Only a handful of landmarks remain to connect contemporary Jersey City with its Dutch origins. These historic sites today include the Apple Tree House, the former Summit House, and the Old Bergen Church and Cemetery. The former village of Bergen is now in the Journal Square area. The name Bergen is retained in Jersey City with the community's Old Bergen Road, Bergen Avenue and Bergen Square.

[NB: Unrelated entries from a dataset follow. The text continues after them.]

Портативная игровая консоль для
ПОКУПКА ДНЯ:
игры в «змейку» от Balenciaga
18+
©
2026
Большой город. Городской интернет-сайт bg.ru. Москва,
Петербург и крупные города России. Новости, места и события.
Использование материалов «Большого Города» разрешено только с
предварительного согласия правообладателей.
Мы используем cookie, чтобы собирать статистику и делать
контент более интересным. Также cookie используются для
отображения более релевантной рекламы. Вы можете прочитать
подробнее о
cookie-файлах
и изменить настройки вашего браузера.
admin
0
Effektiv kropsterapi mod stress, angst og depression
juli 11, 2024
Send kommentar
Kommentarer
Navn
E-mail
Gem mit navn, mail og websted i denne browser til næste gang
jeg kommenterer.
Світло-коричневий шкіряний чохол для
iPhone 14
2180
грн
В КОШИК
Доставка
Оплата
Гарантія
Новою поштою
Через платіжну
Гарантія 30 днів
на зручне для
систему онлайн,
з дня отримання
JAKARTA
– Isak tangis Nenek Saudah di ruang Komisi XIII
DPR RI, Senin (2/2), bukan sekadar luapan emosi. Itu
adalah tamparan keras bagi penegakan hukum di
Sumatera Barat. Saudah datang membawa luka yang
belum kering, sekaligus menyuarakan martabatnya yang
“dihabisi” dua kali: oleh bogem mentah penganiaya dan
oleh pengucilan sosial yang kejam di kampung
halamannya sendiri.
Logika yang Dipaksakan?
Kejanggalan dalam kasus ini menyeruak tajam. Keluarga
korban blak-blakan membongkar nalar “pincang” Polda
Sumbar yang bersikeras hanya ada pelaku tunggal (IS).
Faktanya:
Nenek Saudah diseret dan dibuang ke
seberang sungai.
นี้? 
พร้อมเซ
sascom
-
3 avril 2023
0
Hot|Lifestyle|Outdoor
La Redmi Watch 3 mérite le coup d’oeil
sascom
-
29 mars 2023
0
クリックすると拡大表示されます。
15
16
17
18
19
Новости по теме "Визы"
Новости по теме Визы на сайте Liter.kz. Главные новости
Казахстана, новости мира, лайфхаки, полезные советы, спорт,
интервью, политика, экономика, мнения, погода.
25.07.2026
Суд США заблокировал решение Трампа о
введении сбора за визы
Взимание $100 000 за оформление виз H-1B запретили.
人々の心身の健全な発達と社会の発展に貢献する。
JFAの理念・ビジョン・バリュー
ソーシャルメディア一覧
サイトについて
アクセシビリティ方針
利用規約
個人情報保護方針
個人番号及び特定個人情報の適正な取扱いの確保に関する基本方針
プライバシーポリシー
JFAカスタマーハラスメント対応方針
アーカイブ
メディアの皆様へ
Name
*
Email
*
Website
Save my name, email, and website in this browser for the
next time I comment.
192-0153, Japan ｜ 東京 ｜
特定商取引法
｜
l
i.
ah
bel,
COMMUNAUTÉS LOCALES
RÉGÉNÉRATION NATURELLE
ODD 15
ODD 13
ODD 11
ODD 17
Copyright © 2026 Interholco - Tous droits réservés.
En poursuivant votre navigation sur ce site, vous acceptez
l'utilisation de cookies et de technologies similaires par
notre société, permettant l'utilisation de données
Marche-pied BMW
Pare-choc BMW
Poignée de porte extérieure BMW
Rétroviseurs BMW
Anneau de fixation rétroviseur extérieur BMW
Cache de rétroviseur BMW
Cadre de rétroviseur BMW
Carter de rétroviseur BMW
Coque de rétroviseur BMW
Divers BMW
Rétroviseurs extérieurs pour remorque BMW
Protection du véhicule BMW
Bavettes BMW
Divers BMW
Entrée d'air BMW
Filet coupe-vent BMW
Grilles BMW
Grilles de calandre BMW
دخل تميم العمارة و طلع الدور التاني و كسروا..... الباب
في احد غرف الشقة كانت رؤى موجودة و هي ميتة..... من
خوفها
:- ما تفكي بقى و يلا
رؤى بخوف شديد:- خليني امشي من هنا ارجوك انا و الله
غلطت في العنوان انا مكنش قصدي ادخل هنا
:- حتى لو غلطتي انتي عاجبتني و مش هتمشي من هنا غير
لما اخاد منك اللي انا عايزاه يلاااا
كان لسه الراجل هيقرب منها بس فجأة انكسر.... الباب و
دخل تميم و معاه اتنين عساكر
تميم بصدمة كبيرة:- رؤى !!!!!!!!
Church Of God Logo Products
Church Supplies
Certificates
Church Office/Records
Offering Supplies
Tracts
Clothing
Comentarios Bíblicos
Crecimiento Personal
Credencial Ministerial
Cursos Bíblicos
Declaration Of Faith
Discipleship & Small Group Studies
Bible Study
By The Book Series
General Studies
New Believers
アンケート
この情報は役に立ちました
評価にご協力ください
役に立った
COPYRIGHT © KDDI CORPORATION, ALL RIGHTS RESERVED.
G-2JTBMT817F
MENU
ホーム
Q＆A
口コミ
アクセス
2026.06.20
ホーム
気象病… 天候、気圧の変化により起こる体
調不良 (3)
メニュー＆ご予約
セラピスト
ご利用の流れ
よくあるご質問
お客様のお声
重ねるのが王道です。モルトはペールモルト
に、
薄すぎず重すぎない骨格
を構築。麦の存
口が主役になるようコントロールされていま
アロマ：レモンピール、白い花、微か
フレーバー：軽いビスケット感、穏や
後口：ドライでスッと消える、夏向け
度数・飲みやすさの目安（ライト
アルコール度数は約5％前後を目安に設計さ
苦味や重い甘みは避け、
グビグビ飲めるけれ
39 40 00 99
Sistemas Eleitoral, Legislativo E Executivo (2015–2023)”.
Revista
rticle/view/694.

Bergen Township, which included the former village of Bergen, was founded in October 1693, during the period of English colonization in America. Bergen Township was later part of the incorporation of the City of Jersey City in 1873 and the name was discontinued.

References
:
Federal Writers' Project of the Works Progress Administration. New Jersey Guide to Its Present and Past. New York: The Viking Press, 1939.
John Fiske. The Dutch and Quaker Colonies of America. Vol. I. New York: Houghton, Mifflin and Company, 1903.
Harvey, Cornelius B., ed. Genealogical History of Hudson and Bergen Counties, New Jersey. New York: The New Jersey Genealogical Publishing Co., 1900.
La Rosa, William J. "Bergen" in Encyclopedia of New Jersey by Maxine N. Lurie and Marc Mappen, eds. New Brunswick, NJ: Rutgers University Press, 2004.

Lovero, Joan D. Hudson County: The Left Bank. Sun Valley. CA: American Historical Press, 1999.
Winfield, Charles H. History of the County of Hudson, New Jersey. New York: Kennard & Hay Printing Company, 1874.
Year Book of the Holland Society of New York. Vol. II. New York, 1914.